### Data for processing
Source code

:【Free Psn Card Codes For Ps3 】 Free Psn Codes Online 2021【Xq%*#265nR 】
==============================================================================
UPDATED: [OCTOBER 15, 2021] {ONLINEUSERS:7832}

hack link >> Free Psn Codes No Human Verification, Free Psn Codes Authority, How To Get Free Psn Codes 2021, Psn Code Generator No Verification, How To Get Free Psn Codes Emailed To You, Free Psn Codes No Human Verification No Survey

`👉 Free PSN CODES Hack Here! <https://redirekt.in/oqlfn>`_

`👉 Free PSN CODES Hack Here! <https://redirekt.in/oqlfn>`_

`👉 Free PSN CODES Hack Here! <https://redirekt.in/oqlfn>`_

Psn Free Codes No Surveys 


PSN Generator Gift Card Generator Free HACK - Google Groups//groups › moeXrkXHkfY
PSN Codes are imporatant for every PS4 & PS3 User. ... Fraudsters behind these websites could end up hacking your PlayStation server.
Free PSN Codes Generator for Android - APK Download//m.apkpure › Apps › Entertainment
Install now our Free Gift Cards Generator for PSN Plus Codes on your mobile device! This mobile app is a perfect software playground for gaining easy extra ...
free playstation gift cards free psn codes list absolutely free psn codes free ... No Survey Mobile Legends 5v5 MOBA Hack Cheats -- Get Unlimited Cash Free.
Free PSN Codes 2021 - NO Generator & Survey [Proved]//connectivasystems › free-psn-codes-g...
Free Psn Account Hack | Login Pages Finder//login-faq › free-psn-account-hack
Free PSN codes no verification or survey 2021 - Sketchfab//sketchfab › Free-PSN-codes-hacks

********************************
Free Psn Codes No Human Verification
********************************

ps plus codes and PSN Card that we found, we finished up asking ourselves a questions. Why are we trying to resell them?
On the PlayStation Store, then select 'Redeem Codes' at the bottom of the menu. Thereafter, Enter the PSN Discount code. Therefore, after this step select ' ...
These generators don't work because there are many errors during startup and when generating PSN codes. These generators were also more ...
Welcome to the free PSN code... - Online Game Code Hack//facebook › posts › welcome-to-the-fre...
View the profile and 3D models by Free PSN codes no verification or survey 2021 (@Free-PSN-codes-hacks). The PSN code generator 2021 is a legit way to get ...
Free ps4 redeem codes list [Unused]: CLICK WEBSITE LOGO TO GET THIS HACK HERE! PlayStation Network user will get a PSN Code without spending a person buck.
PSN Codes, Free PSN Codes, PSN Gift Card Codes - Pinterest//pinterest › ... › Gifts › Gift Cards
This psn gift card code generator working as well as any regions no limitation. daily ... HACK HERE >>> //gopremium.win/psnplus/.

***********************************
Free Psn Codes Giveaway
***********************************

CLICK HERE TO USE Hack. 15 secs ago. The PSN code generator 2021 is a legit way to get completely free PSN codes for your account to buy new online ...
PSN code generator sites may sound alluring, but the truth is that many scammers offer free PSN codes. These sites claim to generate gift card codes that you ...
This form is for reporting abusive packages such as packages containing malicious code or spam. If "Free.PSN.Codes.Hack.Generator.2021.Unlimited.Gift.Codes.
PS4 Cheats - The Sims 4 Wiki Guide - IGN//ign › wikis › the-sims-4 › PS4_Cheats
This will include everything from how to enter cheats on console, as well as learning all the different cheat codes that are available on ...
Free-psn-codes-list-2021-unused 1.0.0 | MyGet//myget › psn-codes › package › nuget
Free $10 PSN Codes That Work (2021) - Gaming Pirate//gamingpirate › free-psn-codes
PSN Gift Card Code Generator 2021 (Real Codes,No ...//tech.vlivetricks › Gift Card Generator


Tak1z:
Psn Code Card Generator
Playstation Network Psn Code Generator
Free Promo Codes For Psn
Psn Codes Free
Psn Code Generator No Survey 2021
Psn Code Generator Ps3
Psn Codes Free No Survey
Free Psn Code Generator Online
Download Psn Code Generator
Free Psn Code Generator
######
### Data for processing
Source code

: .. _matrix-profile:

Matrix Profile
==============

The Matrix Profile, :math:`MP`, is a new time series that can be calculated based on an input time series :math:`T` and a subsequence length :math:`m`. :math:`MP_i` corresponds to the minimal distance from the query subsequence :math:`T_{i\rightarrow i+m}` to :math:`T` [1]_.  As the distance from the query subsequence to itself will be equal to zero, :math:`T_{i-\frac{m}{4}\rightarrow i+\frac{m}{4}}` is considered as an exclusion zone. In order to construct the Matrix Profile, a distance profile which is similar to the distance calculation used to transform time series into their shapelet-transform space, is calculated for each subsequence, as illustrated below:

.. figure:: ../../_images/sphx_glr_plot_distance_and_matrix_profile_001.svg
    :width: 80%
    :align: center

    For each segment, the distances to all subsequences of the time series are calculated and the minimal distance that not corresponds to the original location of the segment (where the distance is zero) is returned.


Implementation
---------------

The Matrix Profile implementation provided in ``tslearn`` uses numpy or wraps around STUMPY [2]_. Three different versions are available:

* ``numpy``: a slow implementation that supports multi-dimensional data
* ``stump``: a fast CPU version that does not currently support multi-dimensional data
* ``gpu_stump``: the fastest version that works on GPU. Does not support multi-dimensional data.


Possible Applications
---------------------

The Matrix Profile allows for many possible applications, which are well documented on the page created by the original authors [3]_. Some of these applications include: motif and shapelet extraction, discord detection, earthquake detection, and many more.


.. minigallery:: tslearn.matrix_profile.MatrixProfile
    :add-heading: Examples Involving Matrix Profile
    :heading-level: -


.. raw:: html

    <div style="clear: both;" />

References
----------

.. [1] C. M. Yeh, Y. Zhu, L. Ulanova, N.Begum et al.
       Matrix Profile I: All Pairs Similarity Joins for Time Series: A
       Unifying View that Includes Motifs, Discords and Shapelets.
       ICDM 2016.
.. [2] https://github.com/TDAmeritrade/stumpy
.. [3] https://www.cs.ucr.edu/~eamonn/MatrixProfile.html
######
Exercise objective: Would you please copy every line from the listing above that contains the word "View"?

Response area:
View the profile and 3D models by Free PSN codes no verification or survey 2021 (@Free-PSN-codes-hacks). The PSN code generator 2021 is a legit way to get ...
       Unifying View that Includes Motifs, Discords and Shapelets.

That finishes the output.